• [GIVEN REQUEST]
Retype every line of the records below without changing a single character.

---------------

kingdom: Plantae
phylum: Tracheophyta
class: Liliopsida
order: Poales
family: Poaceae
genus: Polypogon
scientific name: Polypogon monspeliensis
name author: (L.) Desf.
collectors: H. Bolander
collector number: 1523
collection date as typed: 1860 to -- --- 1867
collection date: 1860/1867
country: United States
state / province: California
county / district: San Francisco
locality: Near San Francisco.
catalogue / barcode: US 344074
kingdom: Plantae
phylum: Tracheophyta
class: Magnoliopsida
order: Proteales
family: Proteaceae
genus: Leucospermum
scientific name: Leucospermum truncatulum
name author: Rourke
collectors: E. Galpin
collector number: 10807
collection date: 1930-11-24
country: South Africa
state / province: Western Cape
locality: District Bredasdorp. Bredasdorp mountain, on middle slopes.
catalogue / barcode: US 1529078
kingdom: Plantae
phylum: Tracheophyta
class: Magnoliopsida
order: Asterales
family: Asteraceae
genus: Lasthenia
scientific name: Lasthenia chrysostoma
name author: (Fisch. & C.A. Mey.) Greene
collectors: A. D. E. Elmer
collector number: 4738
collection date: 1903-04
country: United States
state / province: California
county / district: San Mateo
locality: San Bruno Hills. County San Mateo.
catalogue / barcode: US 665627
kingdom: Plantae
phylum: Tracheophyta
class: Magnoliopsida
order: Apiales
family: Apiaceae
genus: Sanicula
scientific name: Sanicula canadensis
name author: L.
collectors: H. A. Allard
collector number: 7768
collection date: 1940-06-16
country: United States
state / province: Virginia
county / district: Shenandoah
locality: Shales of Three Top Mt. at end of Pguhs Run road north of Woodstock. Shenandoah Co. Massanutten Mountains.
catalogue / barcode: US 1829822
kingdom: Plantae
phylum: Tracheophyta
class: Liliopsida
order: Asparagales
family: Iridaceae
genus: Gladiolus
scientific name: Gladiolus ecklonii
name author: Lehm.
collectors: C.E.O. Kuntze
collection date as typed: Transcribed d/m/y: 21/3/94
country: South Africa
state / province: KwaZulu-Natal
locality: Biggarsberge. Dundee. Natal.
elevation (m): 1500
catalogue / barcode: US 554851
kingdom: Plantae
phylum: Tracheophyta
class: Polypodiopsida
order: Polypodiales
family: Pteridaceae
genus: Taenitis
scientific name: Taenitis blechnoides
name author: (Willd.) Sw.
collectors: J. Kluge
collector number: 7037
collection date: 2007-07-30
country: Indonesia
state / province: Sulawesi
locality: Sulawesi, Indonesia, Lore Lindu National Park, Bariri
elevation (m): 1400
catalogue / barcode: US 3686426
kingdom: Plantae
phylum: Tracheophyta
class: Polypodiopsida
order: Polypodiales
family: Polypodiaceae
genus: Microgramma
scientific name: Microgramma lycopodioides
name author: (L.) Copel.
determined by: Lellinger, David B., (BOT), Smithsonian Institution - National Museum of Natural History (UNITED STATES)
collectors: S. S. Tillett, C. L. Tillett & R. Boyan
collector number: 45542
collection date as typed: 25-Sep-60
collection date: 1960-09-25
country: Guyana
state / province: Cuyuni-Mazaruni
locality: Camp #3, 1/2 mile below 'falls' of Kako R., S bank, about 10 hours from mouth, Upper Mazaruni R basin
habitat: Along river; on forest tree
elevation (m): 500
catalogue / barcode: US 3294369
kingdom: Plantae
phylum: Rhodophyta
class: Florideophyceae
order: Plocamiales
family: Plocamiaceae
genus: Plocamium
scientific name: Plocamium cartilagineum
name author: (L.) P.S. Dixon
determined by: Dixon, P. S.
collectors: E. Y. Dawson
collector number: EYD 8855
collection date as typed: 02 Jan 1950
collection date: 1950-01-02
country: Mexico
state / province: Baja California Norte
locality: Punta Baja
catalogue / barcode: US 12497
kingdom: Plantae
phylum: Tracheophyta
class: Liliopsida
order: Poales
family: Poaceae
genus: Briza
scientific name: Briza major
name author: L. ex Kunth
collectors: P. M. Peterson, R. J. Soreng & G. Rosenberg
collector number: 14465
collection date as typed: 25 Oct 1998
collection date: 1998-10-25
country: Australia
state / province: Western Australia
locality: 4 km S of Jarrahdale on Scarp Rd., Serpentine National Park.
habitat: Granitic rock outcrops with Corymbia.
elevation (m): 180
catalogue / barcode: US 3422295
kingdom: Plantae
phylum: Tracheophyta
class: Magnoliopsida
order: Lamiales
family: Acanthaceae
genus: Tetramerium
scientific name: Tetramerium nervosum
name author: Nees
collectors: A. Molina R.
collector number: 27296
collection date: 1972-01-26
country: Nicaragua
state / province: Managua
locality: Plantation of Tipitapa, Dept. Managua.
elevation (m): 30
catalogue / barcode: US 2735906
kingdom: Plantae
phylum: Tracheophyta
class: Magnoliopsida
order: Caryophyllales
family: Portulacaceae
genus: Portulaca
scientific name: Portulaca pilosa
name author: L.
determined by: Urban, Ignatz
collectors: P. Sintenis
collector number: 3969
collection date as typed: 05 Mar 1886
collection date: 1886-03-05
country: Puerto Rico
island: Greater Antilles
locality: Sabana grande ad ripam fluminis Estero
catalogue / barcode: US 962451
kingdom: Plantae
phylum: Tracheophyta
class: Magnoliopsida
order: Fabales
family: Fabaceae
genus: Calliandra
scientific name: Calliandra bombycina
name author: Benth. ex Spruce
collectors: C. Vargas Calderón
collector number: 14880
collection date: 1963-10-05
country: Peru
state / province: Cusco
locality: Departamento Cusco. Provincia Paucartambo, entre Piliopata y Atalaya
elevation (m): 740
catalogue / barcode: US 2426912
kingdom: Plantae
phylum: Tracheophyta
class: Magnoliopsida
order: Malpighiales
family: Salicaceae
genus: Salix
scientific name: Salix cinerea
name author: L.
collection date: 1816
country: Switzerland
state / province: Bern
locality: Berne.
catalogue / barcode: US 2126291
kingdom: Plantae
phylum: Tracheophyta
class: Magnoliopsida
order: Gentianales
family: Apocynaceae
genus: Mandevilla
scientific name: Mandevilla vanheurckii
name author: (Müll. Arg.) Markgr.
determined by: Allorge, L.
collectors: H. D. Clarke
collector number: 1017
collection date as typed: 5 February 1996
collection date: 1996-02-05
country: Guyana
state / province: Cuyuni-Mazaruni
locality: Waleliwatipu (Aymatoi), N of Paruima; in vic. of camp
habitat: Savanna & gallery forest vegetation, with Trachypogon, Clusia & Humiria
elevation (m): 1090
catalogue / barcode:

---------------

• [OUTPUT BELOW]
kingdom: Plantae
phylum: Tracheophyta
class: Liliopsida
order: Poales
family: Poaceae
genus: Polypogon
scientific name: Polypogon monspeliensis
name author: (L.) Desf.
collectors: H. Bolander
collector number: 1523
collection date as typed: 1860 to -- --- 1867
collection date: 1860/1867
country: United States
state / province: California
county / district: San Francisco
locality: Near San Francisco.
catalogue / barcode: US 344074
kingdom: Plantae
phylum: Tracheophyta
class: Magnoliopsida
order: Proteales
family: Proteaceae
genus: Leucospermum
scientific name: Leucospermum truncatulum
name author: Rourke
collectors: E. Galpin
collector number: 10807
collection date: 1930-11-24
country: South Africa
state / province: Western Cape
locality: District Bredasdorp. Bredasdorp mountain, on middle slopes.
catalogue / barcode: US 1529078
kingdom: Plantae
phylum: Tracheophyta
class: Magnoliopsida
order: Asterales
family: Asteraceae
genus: Lasthenia
scientific name: Lasthenia chrysostoma
name author: (Fisch. & C.A. Mey.) Greene
collectors: A. D. E. Elmer
collector number: 4738
collection date: 1903-04
country: United States
state / province: California
county / district: San Mateo
locality: San Bruno Hills. County San Mateo.
catalogue / barcode: US 665627
kingdom: Plantae
phylum: Tracheophyta
class: Magnoliopsida
order: Apiales
family: Apiaceae
genus: Sanicula
scientific name: Sanicula canadensis
name author: L.
collectors: H. A. Allard
collector number: 7768
collection date: 1940-06-16
country: United States
state / province: Virginia
county / district: Shenandoah
locality: Shales of Three Top Mt. at end of Pguhs Run road north of Woodstock. Shenandoah Co. Massanutten Mountains.
catalogue / barcode: US 1829822
kingdom: Plantae
phylum: Tracheophyta
class: Liliopsida
order: Asparagales
family: Iridaceae
genus: Gladiolus
scientific name: Gladiolus ecklonii
name author: Lehm.
collectors: C.E.O. Kuntze
collection date as typed: Transcribed d/m/y: 21/3/94
country: South Africa
state / province: KwaZulu-Natal
locality: Biggarsberge. Dundee. Natal.
elevation (m): 1500
catalogue / barcode: US 554851
kingdom: Plantae
phylum: Tracheophyta
class: Polypodiopsida
order: Polypodiales
family: Pteridaceae
genus: Taenitis
scientific name: Taenitis blechnoides
name author: (Willd.) Sw.
collectors: J. Kluge
collector number: 7037
collection date: 2007-07-30
country: Indonesia
state / province: Sulawesi
locality: Sulawesi, Indonesia, Lore Lindu National Park, Bariri
elevation (m): 1400
catalogue / barcode: US 3686426
kingdom: Plantae
phylum: Tracheophyta
class: Polypodiopsida
order: Polypodiales
family: Polypodiaceae
genus: Microgramma
scientific name: Microgramma lycopodioides
name author: (L.) Copel.
determined by: Lellinger, David B., (BOT), Smithsonian Institution - National Museum of Natural History (UNITED STATES)
collectors: S. S. Tillett, C. L. Tillett & R. Boyan
collector number: 45542
collection date as typed: 25-Sep-60
collection date: 1960-09-25
country: Guyana
state / province: Cuyuni-Mazaruni
locality: Camp #3, 1/2 mile below 'falls' of Kako R., S bank, about 10 hours from mouth, Upper Mazaruni R basin
habitat: Along river; on forest tree
elevation (m): 500
catalogue / barcode: US 3294369
kingdom: Plantae
phylum: Rhodophyta
class: Florideophyceae
order: Plocamiales
family: Plocamiaceae
genus: Plocamium
scientific name: Plocamium cartilagineum
name author: (L.) P.S. Dixon
determined by: Dixon, P. S.
collectors: E. Y. Dawson
collector number: EYD 8855
collection date as typed: 02 Jan 1950
collection date: 1950-01-02
country: Mexico
state / province: Baja California Norte
locality: Punta Baja
catalogue / barcode: US 12497
kingdom: Plantae
phylum: Tracheophyta
class: Liliopsida
order: Poales
family: Poaceae
genus: Briza
scientific name: Briza major
name author: L. ex Kunth
collectors: P. M. Peterson, R. J. Soreng & G. Rosenberg
collector number: 14465
collection date as typed: 25 Oct 1998
collection date: 1998-10-25
country: Australia
state / province: Western Australia
locality: 4 km S of Jarrahdale on Scarp Rd., Serpentine National Park.
habitat: Granitic rock outcrops with Corymbia.
elevation (m): 180
catalogue / barcode: US 3422295
kingdom: Plantae
phylum: Tracheophyta
class: Magnoliopsida
order: Lamiales
family: Acanthaceae
genus: Tetramerium
scientific name: Tetramerium nervosum
name author: Nees
collectors: A. Molina R.
collector number: 27296
collection date: 1972-01-26
country: Nicaragua
state / province: Managua
locality: Plantation of Tipitapa, Dept. Managua.
elevation (m): 30
catalogue / barcode: US 2735906
kingdom: Plantae
phylum: Tracheophyta
class: Magnoliopsida
order: Caryophyllales
family: Portulacaceae
genus: Portulaca
scientific name: Portulaca pilosa
name author: L.
determined by: Urban, Ignatz
collectors: P. Sintenis
collector number: 3969
collection date as typed: 05 Mar 1886
collection date: 1886-03-05
country: Puerto Rico
island: Greater Antilles
locality: Sabana grande ad ripam fluminis Estero
catalogue / barcode: US 962451
kingdom: Plantae
phylum: Tracheophyta
class: Magnoliopsida
order: Fabales
family: Fabaceae
genus: Calliandra
scientific name: Calliandra bombycina
name author: Benth. ex Spruce
collectors: C. Vargas Calderón
collector number: 14880
collection date: 1963-10-05
country: Peru
state / province: Cusco
locality: Departamento Cusco. Provincia Paucartambo, entre Piliopata y Atalaya
elevation (m): 740
catalogue / barcode: US 2426912
kingdom: Plantae
phylum: Tracheophyta
class: Magnoliopsida
order: Malpighiales
family: Salicaceae
genus: Salix
scientific name: Salix cinerea
name author: L.
collection date: 1816
country: Switzerland
state / province: Bern
locality: Berne.
catalogue / barcode: US 2126291
kingdom: Plantae
phylum: Tracheophyta
class: Magnoliopsida
order: Gentianales
family: Apocynaceae
genus: Mandevilla
scientific name: Mandevilla vanheurckii
name author: (Müll. Arg.) Markgr.
determined by: Allorge, L.
collectors: H. D. Clarke
collector number: 1017
collection date as typed: 5 February 1996
collection date: 1996-02-05
country: Guyana
state / province: Cuyuni-Mazaruni
locality: Waleliwatipu (Aymatoi), N of Paruima; in vic. of camp
habitat: Savanna & gallery forest vegetation, with Trachypogon, Clusia & Humiria
elevation (m): 1090
catalogue / barcode:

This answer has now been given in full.